Cornell University Press
Title: Diasporic Cold Warriors
Description:
This book explains how the Chinese Nationalist Party (Kuomintang or KMT) sowed the seeds of anticommunism among the Philippine Chinese with the active participation of the Philippine state.
From the 1950s to the 1970s, Philippine Chinese were Southeast Asia's most exemplary Cold Warriors among overseas Chinese.
During these decades, no Chinese community in the region was more vigilant in identifying and rooting out suspected communists from within its midst; none was as committed to mobilizing against the People's Republic of China (PRC) as the one in the former US colony.
Ironically, for all the fears of overseas Chinese communities' ties to the PRC at the time, the example of the Philippines shows that the “China” that intervened the most extensively in any Southeast Asian Chinese society during the Cold War was the Republic of China (ROC) on Taiwan.
For the first time, the book tells the story of the Philippine Chinese as pro-Taiwan, anticommunist partisans, tracing their evolving relationship with the KMT and successive Philippine governments over the mid-twentieth century.
Throughout, the book argues for a networked and transnational understanding of the ROC-KMT party-state and demonstrates that Taipei exercised a form of nonterritorial sovereignty over the Philippine Chinese with Manila's participation and consent.
Challenging depoliticized narratives of cultural integration, the book also contends that, because of the KMT, Chinese identity formation and practices of belonging in the Philippines were deeply infused with Cold War ideology.
The book reimagines the histories of the ROC, the KMT, and the Philippine Chinese, connecting them to the broader canvas of the Cold War and postcolonial nation-building in East and Southeast Asia.

§ **TASK GOAL**
In the book description, which "China" intervened most extensively in any Southeast Asian Chinese society during the Cold War?

§ **DATA FOR REVIEW**

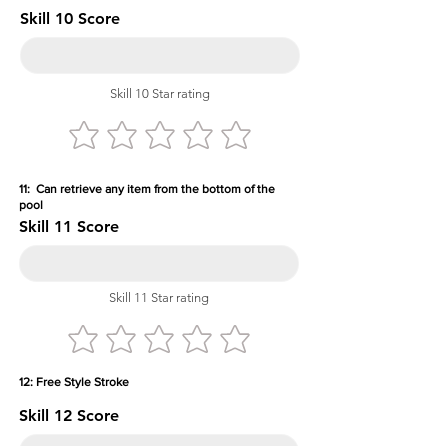
Skill 10 Score
Skill 10 Star rating
11: Can retrieve any item from the bottom of the
pool
Skill 11 Score
Skill 11 Star rating
12: Free Style Stroke
Skill 12 Score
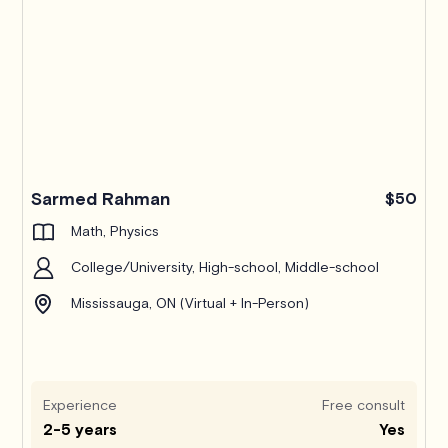
Sarmed Rahman
$50
Math, Physics
College/University, High-school, Middle-school
Mississauga, ON (Virtual + In-Person)
Experience
Free consult
2-5 years
Yes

§ **RESULT OF THE TASK**
The Republic of China (ROC) on Taiwan.